**The task**
Every record that follows should be written out word for word; the pictures stay out.

**The data**
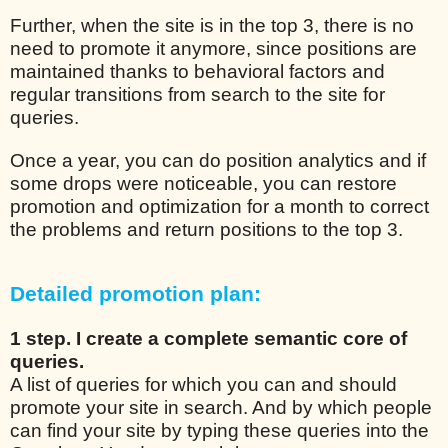
Further, when the site is in the top 3, there is no
need to promote it anymore, since positions are
maintained thanks to behavioral factors and
regular transitions from search to the site for
queries.
Once a year, you can do position analytics and if
some drops were noticeable, you can restore
promotion and optimization for a month to correct
the problems and return positions to the top 3.
Detailed promotion plan:
1 step. I create a complete semantic core of
queries.
A list of queries for which you can and should
promote your site in search. And by which people
can find your site by typing these queries into the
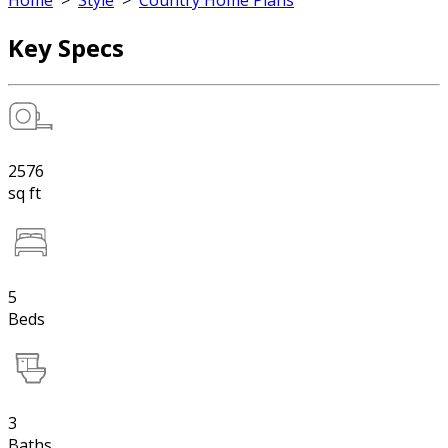
Home
>
Style
>
Country Home Plans
Key Specs
2576
sq ft
5
Beds
3
Baths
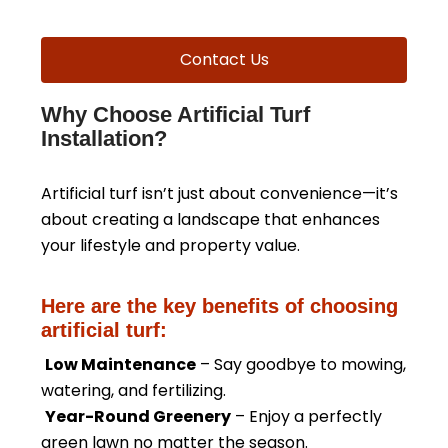
Contact Us
Why Choose Artificial Turf
Installation?
Artificial turf isn’t just about convenience—it’s
about creating a landscape that enhances
your lifestyle and property value.
Here are the key benefits of choosing
artificial turf:
Low Maintenance
– Say goodbye to mowing,
watering, and fertilizing.
Year-Round Greenery
– Enjoy a perfectly
green lawn no matter the season.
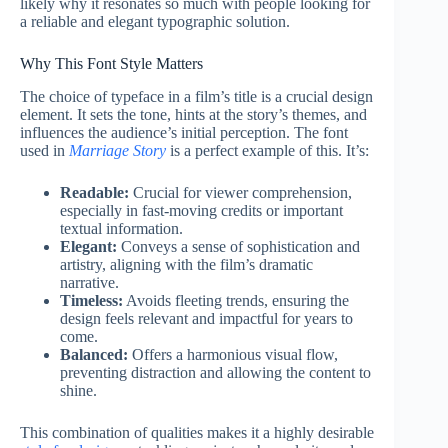
likely why it resonates so much with people looking for
a reliable and elegant typographic solution.
Why This Font Style Matters
The choice of typeface in a film’s title is a crucial design
element. It sets the tone, hints at the story’s themes, and
influences the audience’s initial perception. The font
used in
Marriage Story
is a perfect example of this. It’s:
Readable:
Crucial for viewer comprehension,
especially in fast-moving credits or important
textual information.
Elegant:
Conveys a sense of sophistication and
artistry, aligning with the film’s dramatic
narrative.
Timeless:
Avoids fleeting trends, ensuring the
design feels relevant and impactful for years to
come.
Balanced:
Offers a harmonious visual flow,
preventing distraction and allowing the content to
shine.
This combination of qualities makes it a highly desirable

**Task result**
Further, when the site is in the top 3, there is no
need to promote it anymore, since positions are
maintained thanks to behavioral factors and
regular transitions from search to the site for
queries.
Once a year, you can do position analytics and if
some drops were noticeable, you can restore
promotion and optimization for a month to correct
the problems and return positions to the top 3.
Detailed promotion plan:
1 step. I create a complete semantic core of
queries.
A list of queries for which you can and should
promote your site in search. And by which people
can find your site by typing these queries into the
Home
>
Style
>
Country Home Plans
Key Specs
2576
sq ft
5
Beds
3
Baths
Contact Us
Why Choose Artificial Turf
Installation?
Artificial turf isn’t just about convenience—it’s
about creating a landscape that enhances
your lifestyle and property value.
Here are the key benefits of choosing
artificial turf:
Low Maintenance
– Say goodbye to mowing,
watering, and fertilizing.
Year-Round Greenery
– Enjoy a perfectly
green lawn no matter the season.
likely why it resonates so much with people looking for
a reliable and elegant typographic solution.
Why This Font Style Matters
The choice of typeface in a film’s title is a crucial design
element. It sets the tone, hints at the story’s themes, and
influences the audience’s initial perception. The font
used in
Marriage Story
is a perfect example of this. It’s:
Readable:
Crucial for viewer comprehension,
especially in fast-moving credits or important
textual information.
Elegant:
Conveys a sense of sophistication and
artistry, aligning with the film’s dramatic
narrative.
Timeless:
Avoids fleeting trends, ensuring the
design feels relevant and impactful for years to
come.
Balanced:
Offers a harmonious visual flow,
preventing distraction and allowing the content to
shine.
This combination of qualities makes it a highly desirable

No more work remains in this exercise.